- **Collected data**
= Beginning of Section =
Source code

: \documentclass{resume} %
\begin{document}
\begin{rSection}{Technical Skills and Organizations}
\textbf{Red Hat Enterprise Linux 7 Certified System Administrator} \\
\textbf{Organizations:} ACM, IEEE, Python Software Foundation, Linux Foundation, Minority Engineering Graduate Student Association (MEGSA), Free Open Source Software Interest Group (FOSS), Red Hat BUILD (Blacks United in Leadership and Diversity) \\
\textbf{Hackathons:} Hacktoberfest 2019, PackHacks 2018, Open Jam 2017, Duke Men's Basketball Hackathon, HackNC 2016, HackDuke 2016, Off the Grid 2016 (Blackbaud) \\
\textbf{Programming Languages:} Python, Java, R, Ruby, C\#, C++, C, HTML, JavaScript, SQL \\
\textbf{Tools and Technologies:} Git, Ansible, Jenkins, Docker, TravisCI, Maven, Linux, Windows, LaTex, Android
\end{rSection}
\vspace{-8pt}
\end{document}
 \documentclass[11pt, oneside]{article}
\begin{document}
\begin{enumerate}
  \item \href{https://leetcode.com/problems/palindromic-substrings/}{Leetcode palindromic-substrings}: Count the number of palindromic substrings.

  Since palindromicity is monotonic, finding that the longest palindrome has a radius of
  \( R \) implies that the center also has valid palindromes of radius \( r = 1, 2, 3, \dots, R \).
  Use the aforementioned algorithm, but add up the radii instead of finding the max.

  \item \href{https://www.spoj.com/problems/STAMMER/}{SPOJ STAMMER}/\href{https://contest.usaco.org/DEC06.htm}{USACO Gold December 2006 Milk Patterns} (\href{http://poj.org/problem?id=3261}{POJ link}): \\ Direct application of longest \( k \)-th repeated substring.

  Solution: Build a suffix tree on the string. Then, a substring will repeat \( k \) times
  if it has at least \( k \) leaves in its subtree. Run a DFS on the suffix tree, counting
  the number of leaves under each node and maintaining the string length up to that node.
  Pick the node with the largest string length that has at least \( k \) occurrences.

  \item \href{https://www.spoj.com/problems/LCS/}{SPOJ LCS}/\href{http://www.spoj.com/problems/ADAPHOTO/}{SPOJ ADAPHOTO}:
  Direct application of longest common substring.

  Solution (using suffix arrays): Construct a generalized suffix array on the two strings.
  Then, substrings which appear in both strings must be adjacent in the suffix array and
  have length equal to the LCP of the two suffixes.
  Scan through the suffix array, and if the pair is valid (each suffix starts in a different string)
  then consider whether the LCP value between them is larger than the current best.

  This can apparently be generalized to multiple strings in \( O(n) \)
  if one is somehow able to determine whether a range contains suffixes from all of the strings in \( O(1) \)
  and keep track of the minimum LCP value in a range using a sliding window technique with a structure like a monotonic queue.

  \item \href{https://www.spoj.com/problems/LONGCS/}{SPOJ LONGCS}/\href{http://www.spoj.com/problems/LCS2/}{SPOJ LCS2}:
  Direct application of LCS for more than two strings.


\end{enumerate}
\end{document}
= End of Section =
- **Task directions**
Copy word for word the stretch of entries above from the line that has "JavaScript, SQL \\" through the line that has "Use the aforementioned", both ends included, and nothing outside it.

- **Answer space**
\textbf{Programming Languages:} Python, Java, R, Ruby, C\#, C++, C, HTML, JavaScript, SQL \\
\textbf{Tools and Technologies:} Git, Ansible, Jenkins, Docker, TravisCI, Maven, Linux, Windows, LaTex, Android
\end{rSection}
\vspace{-8pt}
\end{document}
 \documentclass[11pt, oneside]{article}
\begin{document}
\begin{enumerate}
  \item \href{https://leetcode.com/problems/palindromic-substrings/}{Leetcode palindromic-substrings}: Count the number of palindromic substrings.

  Since palindromicity is monotonic, finding that the longest palindrome has a radius of
  \( R \) implies that the center also has valid palindromes of radius \( r = 1, 2, 3, \dots, R \).
  Use the aforementioned algorithm, but add up the radii instead of finding the max.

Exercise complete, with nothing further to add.